Assignment 1
Display every line of the listing below that contains the string "guide".
Assignment 2
Resume the passage on ancient Assyrian gardens, picking up right after its last sentence.

** Passage provided follows **

The Gardens That Have Survived For Centuries
In the middle of the Iraqi desert, just north of the city of Mosul, is a pile of limestone blocks. Even at first glance, they’re unusual – each half a metre (1.6 feet) across, with a square shape and one side decorated with enigmatic symbols. Collectively they look like the remains of a giant pyramid.
But this was not their purpose.
An inscription, meticulously engraved into one side, explains. It’s a message from a man called Sennacherib, an ancient Assyrian ruler who lived more than 2,700 years ago.
“[I am] Sennacherib, king of the world, king of Assyria. For a long distance from the river Hazur to the meadows of Nineveh I caused a canal to be dug. Over deep-cut ravines I constructed an aqueduct of white limestone. These waters I caused to flow over it.”
The ruins at Jerwan are among the only physical remains of this immense project. The artificial channel was hand-carved into the desert landscape with iron pickaxes – and sent water burbling 150km (93 miles) across its parched surface, diverting it from the mountains to the ancient city of Nineveh. Sennacherib had redirected the course of an entire river towards the kingdom’s capital city and his home.
In particular, the antique rubble is what is left of the aqueduct’s piece de resistance, a 280m-long (922ft-long) water-bridge erected to guide the river across a steep-sided valley. It was made from an estimated 443,520 blocks, each weighing around 250kg (551lbs), with soaring corbelled arches running along its length – bringing the grandeur of a Victorian viaduct to an otherwise empty desert, in 690BC.
Back at Nineveh, Sennacherib was careful not to squander the watery possibilities that this unprecedented feat of hydraulic engineering provided. Initially, the goal was to use the new bounty to quench a belt of freshly planted orchards and grain fields above the city, along with vines, “every type of fruit”, “products of every mountain”, spices, and olive trees. But two generations later, his grandson had another idea.
Ashurbanipal was a brutal warrior, enthusiastic lion-hunter, and the ruler of the Assyrian empire when it was at its most extensive – stretching from the snow-capped peaks of modern-day Iran’s Zagros mountains to the sparkling waters of the eastern Mediterranean. But when he wasn’t spearing large carnivores or conquering new lands, he enjoyed a spot of gardening.
During Ashurbanipal’s 38-year-reign, he transformed the space around the city’s many royal palaces into a series of enchanting and elaborate gardens, the most impressive the world had ever seen.
In one relief sculpture from the era, Ashurbanipal and his wife are reclining on a kind of high wooden sofa, sipping some refreshments amid a lush garden oasis. A large grape vine provides shade above them, and they’re nestled among date palms and pine trees – surrounded on all sides by vegetation.

** End of Passage provided **
** Materials provided follows **

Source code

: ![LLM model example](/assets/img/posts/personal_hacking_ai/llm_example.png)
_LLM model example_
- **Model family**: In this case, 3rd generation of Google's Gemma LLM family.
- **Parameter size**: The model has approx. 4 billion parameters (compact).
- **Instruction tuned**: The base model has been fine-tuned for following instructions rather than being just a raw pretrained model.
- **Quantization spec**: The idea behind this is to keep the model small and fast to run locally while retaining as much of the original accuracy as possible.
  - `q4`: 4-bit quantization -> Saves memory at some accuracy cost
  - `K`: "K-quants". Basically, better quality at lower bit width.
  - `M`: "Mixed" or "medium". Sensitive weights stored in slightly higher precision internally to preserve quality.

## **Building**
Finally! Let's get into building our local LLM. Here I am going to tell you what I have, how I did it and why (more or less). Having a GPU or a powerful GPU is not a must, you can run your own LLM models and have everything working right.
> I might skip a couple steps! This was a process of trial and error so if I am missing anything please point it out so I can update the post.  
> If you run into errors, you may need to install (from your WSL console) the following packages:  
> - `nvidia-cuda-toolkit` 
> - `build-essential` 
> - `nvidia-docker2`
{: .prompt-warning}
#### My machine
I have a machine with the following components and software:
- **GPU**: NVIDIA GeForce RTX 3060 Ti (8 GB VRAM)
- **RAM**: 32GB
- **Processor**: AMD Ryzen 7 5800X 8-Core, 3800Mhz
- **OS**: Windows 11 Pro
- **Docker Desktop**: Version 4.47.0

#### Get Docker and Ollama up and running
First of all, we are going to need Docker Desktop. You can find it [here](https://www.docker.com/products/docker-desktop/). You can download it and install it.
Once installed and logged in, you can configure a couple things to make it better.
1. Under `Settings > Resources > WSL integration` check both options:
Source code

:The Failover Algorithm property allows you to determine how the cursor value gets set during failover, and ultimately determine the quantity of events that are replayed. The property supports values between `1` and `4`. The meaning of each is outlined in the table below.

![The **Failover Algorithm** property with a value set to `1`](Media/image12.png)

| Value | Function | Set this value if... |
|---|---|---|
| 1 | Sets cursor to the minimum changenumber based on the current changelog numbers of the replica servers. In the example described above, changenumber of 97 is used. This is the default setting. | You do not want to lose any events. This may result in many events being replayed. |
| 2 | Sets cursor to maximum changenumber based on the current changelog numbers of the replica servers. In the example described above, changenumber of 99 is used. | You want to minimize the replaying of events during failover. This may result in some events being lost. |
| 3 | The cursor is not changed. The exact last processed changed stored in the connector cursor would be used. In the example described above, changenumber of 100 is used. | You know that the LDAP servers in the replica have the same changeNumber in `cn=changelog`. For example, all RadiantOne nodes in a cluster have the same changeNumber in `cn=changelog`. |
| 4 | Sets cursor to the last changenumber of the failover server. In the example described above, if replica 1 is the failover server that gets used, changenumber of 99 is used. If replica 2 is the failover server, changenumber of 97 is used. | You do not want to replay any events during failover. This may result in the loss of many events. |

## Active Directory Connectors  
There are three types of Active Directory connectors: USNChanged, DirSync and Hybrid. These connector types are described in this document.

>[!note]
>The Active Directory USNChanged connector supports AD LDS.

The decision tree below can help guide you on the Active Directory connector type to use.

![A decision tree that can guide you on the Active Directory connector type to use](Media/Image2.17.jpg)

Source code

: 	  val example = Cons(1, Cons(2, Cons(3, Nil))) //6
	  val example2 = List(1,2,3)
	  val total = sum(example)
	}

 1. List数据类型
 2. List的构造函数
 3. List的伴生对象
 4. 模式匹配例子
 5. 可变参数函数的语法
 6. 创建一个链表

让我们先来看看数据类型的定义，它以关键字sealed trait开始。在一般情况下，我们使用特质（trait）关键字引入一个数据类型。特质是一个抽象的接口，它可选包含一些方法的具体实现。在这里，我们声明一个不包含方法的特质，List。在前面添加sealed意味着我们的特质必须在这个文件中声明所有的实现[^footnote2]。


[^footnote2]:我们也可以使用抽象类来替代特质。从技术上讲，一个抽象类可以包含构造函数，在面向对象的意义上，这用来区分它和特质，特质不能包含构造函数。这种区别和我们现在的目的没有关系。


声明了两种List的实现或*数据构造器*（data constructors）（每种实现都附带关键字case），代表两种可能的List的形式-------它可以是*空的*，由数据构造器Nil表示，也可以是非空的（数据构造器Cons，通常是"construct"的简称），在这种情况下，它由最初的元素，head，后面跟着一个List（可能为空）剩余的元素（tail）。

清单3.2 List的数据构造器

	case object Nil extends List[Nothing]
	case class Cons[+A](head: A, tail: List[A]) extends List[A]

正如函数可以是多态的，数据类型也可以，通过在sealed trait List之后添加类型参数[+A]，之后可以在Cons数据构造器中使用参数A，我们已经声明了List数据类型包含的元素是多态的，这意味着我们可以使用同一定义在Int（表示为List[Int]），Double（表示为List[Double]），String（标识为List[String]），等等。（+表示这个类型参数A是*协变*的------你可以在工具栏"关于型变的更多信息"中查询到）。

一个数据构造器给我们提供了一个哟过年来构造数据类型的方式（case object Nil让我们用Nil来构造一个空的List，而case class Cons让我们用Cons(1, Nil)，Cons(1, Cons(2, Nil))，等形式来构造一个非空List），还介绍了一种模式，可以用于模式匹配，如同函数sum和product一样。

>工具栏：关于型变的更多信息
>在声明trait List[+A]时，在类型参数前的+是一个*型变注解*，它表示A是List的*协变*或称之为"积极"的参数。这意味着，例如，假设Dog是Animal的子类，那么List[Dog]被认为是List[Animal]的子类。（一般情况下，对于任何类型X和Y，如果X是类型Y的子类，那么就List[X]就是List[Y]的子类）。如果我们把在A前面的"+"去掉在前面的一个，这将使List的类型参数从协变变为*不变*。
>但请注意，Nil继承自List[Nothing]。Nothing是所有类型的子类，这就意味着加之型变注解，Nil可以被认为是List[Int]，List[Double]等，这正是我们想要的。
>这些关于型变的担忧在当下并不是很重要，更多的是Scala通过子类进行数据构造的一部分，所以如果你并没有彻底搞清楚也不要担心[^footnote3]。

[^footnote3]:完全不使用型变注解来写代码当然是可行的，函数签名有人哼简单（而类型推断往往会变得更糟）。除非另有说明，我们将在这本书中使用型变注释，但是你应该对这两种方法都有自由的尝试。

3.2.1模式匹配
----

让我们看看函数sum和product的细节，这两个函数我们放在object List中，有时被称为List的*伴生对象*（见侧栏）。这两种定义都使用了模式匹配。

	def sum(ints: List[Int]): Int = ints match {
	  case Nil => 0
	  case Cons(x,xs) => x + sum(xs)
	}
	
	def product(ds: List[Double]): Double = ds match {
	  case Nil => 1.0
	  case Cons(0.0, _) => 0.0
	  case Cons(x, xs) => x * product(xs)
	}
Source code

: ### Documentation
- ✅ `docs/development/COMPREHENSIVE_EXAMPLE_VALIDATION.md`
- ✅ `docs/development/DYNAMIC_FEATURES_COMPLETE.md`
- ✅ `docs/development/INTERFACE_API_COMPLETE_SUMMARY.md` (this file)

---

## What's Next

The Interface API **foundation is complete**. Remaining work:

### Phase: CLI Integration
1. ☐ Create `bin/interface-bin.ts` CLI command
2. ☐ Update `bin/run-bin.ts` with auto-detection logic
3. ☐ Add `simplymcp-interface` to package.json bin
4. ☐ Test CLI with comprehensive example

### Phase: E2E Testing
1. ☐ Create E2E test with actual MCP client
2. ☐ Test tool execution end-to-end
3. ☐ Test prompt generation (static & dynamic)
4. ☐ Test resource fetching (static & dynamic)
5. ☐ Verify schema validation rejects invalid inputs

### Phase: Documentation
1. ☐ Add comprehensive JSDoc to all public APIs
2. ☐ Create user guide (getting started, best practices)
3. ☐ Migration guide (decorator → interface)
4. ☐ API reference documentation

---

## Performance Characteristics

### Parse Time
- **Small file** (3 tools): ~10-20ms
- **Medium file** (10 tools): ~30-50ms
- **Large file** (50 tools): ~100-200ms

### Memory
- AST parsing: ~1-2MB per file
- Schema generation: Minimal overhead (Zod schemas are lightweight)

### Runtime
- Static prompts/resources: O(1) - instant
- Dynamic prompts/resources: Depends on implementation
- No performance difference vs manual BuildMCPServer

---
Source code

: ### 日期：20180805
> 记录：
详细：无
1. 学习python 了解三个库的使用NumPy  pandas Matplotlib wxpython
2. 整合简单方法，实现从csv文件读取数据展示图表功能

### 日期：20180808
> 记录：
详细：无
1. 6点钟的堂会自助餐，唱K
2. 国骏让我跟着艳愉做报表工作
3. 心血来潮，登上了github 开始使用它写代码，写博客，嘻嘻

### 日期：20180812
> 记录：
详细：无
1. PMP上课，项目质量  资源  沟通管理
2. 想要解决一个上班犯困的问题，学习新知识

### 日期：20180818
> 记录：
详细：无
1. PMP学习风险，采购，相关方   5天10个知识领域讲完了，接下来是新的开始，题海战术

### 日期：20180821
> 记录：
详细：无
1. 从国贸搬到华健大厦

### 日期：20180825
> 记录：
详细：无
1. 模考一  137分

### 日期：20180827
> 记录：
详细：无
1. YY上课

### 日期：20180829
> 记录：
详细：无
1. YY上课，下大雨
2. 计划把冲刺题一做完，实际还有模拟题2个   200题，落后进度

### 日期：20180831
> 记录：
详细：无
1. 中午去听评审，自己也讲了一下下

** End of Materials provided **

Result 1
The decision tree below can help guide you on the Active Directory connector type to use.
![A decision tree that can guide you on the Active Directory connector type to use](Media/Image2.17.jpg)
2. ☐ Create user guide (getting started, best practices)
3. ☐ Migration guide (decorator → interface)

Result 2
As they lie there, the couple are being serenaded by musicians and fanned by servants, with Ashurbanipal ‘s fabulous long, braided beard fluttering gently in the breeze – or at least, one imagines it might be. It’s an archetypal garden paradise – that is, except for the disembodied head of an enemy, which is hanging from a nearby tree. A hint that this was a very different time, despite the mutual appreciation for greenery.
Elsewhere in the gardens, which are enclosed within heavily fortified walls, there are cedar, juniper, cypress, ebony, myrrh, pear, pomegranate and fig trees. Tame lions lounge in the shade. Birds flit from palm to palm. Parrots survey the scene from the canopy above. In another relief, there’s a mountain looming in the background, with rows of plants arranged in terraces on its surface and a lake below. Others show large trees growing on tiered structures held up by Corinthian columns.
But as abruptly as the gardens at Nineveh appeared, they vanished – outliving Ashurbanipal by just 19 years. The oasis was utterly forgotten, only rediscovered millennia later when the ancient palace was excavated in 1854. The archaeologist who unearthed them also found the remains of the aqueduct at Jerwan – though he initially mistook it for a giant causeway.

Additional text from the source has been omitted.